Over time, as yellow taxis became symbols of New York, a cutthroat industry grew around them. A few entrepreneurs obtained most of the nonindependent medallions and built fleets that controlled the market. They were family operations largely based in the industrial neighborhoods of Hell’s Kitchen in Manhattan and Long Island City in Queens.
Allegations of corruption, racism and exploitation dogged the industry. Some fleet bosses were accused of cheating drivers. Some drivers refused to go outside Manhattan or pick up black and Latino passengers. Fleet drivers typically worked 60 hours a week, made less than minimum wage and received no benefits, according to city studies.
Still, driving could serve as a path to the middle class. Drivers could save to buy an independent medallion, which would increase their earnings and give them an asset they could someday sell for a retirement nest egg.

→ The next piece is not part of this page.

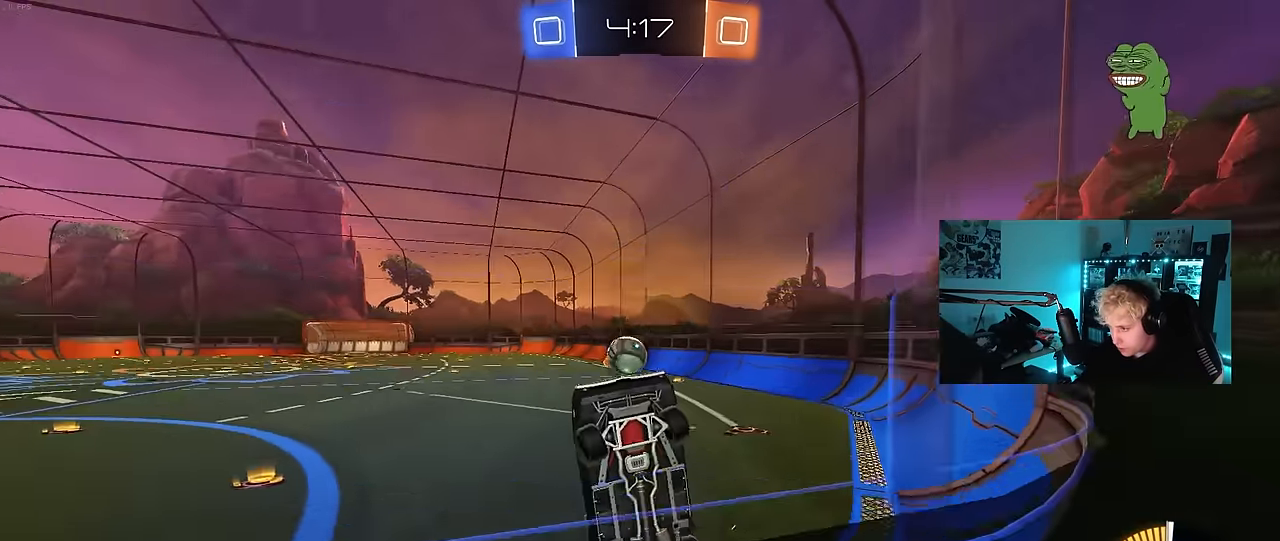
{"keys": ["d", "w"], "mouse": [], "mouse_move": "still", "events": [[34, "shift", "down"], [167, "shift", "up"]]}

Those who borrowed money to buy a medallion typically had to submit a large down payment and repay within five to 10 years.
The conservative lending strategy produced modest returns. The city did not release new medallions for almost 60 years, and values slowly climbed, hitting $100,000 in 1985 and $200,000 in 1997.
“It was a safe and stable asset, and it provided a good life for those of us who were lucky enough to buy them,” said Guy Roberts, who began driving in 1979 and eventually bought medallions and formed a fleet. “Not an easy life, but a good life.”
“And then,” he said, “everything changed.”
- “It wasn’t until it started falling apart that people started taking action and pointing fingers,” said Ms. Joshi, who left the TLC in March. “It was a party. Why stop it?”